Konya’mızda meşhur Koyunoğlu müzesi ve yani Koyunoğlu Konya evi konferans salonunda teşrif eden can dostlarıyla beraber olduk.Konya’nın kültür abidelerinden sn.Seyit  Küçükbezirci ağabeyimizin açış ve takdim konuşmasından sonra, sual cevabın dışında  50 dakikaya koca deryayı sığdırmaya çalıştık. Sözlerime Prof .Hayreddin Karaman hocamızın tespitleriyle başladım. “Hoca Arapça edebiyatına ve derinliklerine o kadar vakıf ki ; kanun çıktığında “Abdülmecidin manasına gelen “Ünlükul” soy ismini alır.Konya’da talebelik yıllarımda çok istifade ettiğimiz bir müstesna hocamızdı.”
Konya’da mükim hayatta kalan tek evladı emekli öğretmen Saadet Ünlükul Kaynak  ,babaları için 120 kişi ile görüşerek 3 yılda itmam edip yazdığımız “Hz.Bediüzzamanın kardeşi Abdülmecid Ünükul” isimli kitabımız için şahsımıza  el yazılı bir mektup gönderdiler ,orada en çok dikkatimi çeken satırları şu olmuştu “..Babam Abdülmecid efendi daima bizlere şunu der di “Evladım size taş atana siz ekmek atın” derdi “Bu sözleri teyid eden yüzlerce kişi içinde merhum İHO öğretmenlerinden Mehmed Fatih Göktay “O gönül yıkan değil o günül yapandı.Onun Arapça notlarını kendi sınıfıma ders olarak verirdim..
Bizler ne görmüş isek ondan gördük.47 yıl aradan geçti,onun boşluğunu dolduramadık.O ailemizin her şeyi idi.Bize Babalık bize hocalık ve bize rehberlik yaptı.O ilmini yaşayan ve yaşatmaya çalışan nadir büyüklerdendi.1956 da ellerini öptüğümüz bu aziz zatı ,Hz.Bediüzzamanın mümtaz talebelerinden merhum Zübeyir Gündüzalp ve kendi mahdumları ağabeyimiz  merhum Suad Ünlükul ile birlikte kabre indirdik.O aramızdan semadaki bir yıldız gibi kayıp gitti...

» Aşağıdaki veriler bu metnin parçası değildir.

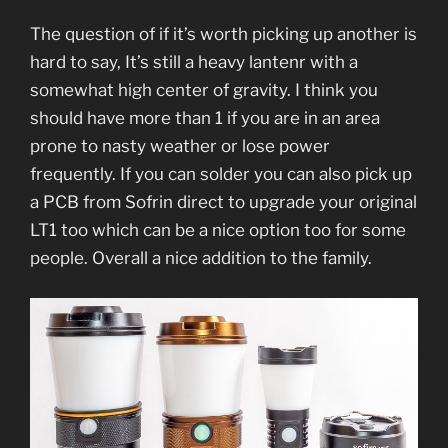
The question of if it’s worth picking up another is
hard to say, It’s still a heavy lantenr with a
somewhat high center of gravity. I think you
should have more than 1 if you are in an area
prone to nasty weather or lose power
frequently. If you can solder you can also pick up
a PCB from Sofrin direct to upgrade your o
riginal
LT1 too which can be a nice option too for some
people. Overall a nice addition to the family.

Okul kayıtlarında bir gün rapor aldığı yok.Okul münübüsüyle bir defa evine gitmemiş.Kirada kalmış kirada yaşamış.Okulda 76 yaşına rağmen genç talebelere ayakta ders verir ve oturmaz.Talebelerinden ve emekli öğretmen Ş.Sütçü bey dedi ki “Okula gidiyorum hava sisli yolda biri yere düşmüş koştum baktım.Bizim Arapça hocamız Abdülmecid Ünlükul kalkmasına yardım ettim,çok ateşliydi  üstünü ellerini sildim yıkadım.Okula vardık bizim sınıf öğretmeni gelmemiş fakat Abdülmecid efendi Arapça dersine girmişti..Yorumsuz..
Konya Büyükşehir Koyunoğlu Konya evi konferans salonunda böyle bir anma programına vesile olan Konya  Büyükşehir Kültür ve sosyal işler daire başkanlığı ve ona bağlı müze ve kütüphaneler müdürlüğü   ile Konya’da kurulan “Konya fikir sanat kültür adamları birliği derneği”ne ve birimlerin yöneticileri olan Sn.Mücahit Küçüktığlı beye Sn.Hasan Yaşar beye ve sn.Seyit Küçükbezirci beye ve lütfedip gelen haziruna binler tebrik ve teşekkürler.. Haklarını helal etsinler.